Personal information
- Born: December 23, 1998 (age 27) Calgary, Alberta, Canada
- Listed height: 6 ft 5 in (1.96 m)
- Listed weight: 315 lb (143 kg)

Career information
- High school: Lindsay Thurber (Red Deer, Alberta)
- University: Alberta (2016–2019)
- NFL draft: 2020 (undrafted)
- CFL draft: 2020 (3rd round, 22nd overall pick)

Career history
- Indianapolis Colts (2020–2023)*; Arizona Cardinals (2023); Edmonton Elks (2025–present);
- * Offseason or practice squad member only

Career NFL statistics
- Games played: 5
- Games started: 3
- Stats at Pro Football Reference
- Stats at CFL.ca

= Carter O'Donnell =

Canadian gridiron football player (born 1998)

Carter O'Donnell (born December 23, 1998) is a Canadian professional football offensive tackle for the Edmonton Elks of the Canadian Football League (CFL).

==University career==
O'Donnell played U Sports football for the Alberta Golden Bears from 2016 to 2019. He was one of two U Sports football players to be invited to the 2020 East–West Shrine Bowl, which is held in the United States.

==Professional career==
===Pre-draft===

O'Donnell was ranked as the third best player in the Canadian Football League's Amateur Scouting Bureau final rankings for players eligible in the 2020 CFL draft, and first by players in U Sports, at the end of the 2019 U Sports season. He was selected in the third round, 22nd overall, by the Montreal Alouettes.

Pre-draft measurables
| Height | Weight | Arm length | Hand span | Wingspan |
| 6 ft 5+1⁄2 in (1.97 m) | 313 lb (142 kg) | 32 in (0.81 m) | 10+1⁄8 in (0.26 m) | 6 ft 8+1⁄8 in (2.04 m) |
All values from Pro Day

===Indianapolis Colts===
O'Donnell was not selected in the 2020 NFL draft, but officially signed as an undrafted free agent with the Indianapolis Colts on April 29, 2020. He was waived on September 5, 2020 and signed to the practice squad the next day. On January 10, 2021, O'Donnell signed a reserve/futures contract with the Colts.

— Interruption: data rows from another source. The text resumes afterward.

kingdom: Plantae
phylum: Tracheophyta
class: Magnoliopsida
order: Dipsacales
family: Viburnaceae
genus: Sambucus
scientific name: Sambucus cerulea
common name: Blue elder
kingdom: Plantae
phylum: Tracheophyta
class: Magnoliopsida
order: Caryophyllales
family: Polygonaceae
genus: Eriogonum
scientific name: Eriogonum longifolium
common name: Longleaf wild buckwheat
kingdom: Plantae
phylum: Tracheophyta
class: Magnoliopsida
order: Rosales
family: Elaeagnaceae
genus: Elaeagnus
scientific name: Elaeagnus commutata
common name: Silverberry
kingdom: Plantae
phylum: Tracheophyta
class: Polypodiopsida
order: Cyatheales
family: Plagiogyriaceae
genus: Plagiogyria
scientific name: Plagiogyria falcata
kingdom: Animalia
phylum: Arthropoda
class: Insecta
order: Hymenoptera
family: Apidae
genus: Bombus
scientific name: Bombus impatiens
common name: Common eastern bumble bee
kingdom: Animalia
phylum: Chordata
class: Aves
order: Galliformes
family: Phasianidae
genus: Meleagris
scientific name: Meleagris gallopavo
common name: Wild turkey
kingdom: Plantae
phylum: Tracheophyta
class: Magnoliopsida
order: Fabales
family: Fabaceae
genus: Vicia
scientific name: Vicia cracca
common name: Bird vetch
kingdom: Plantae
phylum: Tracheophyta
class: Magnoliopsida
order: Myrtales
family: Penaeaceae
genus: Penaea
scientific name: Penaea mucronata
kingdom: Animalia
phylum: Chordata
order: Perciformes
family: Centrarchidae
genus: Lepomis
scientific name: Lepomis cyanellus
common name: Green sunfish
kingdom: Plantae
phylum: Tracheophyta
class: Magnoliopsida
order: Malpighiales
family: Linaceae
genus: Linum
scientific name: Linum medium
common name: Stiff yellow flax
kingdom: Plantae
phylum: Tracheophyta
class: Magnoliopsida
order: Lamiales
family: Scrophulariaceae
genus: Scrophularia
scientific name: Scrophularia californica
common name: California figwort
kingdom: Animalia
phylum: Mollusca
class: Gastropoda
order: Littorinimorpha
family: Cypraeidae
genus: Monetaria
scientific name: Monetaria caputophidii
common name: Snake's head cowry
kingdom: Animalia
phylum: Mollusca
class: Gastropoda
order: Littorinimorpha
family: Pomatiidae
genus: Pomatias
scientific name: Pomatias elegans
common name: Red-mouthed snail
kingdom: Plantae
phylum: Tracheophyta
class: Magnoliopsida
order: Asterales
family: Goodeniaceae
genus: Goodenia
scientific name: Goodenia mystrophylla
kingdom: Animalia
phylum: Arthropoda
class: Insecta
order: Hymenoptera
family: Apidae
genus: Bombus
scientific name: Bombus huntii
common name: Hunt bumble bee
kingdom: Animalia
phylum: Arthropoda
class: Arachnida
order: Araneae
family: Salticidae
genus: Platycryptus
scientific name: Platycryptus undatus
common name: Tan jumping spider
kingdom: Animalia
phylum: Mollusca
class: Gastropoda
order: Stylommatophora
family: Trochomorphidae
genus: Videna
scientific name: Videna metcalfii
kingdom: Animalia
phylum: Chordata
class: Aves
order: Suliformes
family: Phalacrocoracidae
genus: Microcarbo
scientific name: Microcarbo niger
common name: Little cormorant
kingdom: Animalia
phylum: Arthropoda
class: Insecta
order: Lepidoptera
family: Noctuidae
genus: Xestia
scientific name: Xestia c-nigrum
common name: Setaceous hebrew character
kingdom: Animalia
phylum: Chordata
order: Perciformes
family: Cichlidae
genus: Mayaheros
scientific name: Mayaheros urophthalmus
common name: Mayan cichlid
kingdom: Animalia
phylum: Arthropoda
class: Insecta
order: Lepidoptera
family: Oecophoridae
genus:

On August 31, 2021, O'Donnell was waived by the Colts and re-signed to the practice squad the next day.

He signed a reserve/future contract on January 10, 2022. On August 2, 2022, O’Donnell was placed on injured reserve.

On March 15, 2023, O'Donnell signed a contract extension with the Colts. He was waived on August 30, 2023.

===Arizona Cardinals===
On August 31, 2023, O'Donnell was claimed off waivers by the Arizona Cardinals. He played five games for Arizona, starting three, in 2023. He was waived/injured on July 23, 2024.

===Edmonton Elks===
The Edmonton Elks announced on September 2, 2025, that they had signed O'Donnell.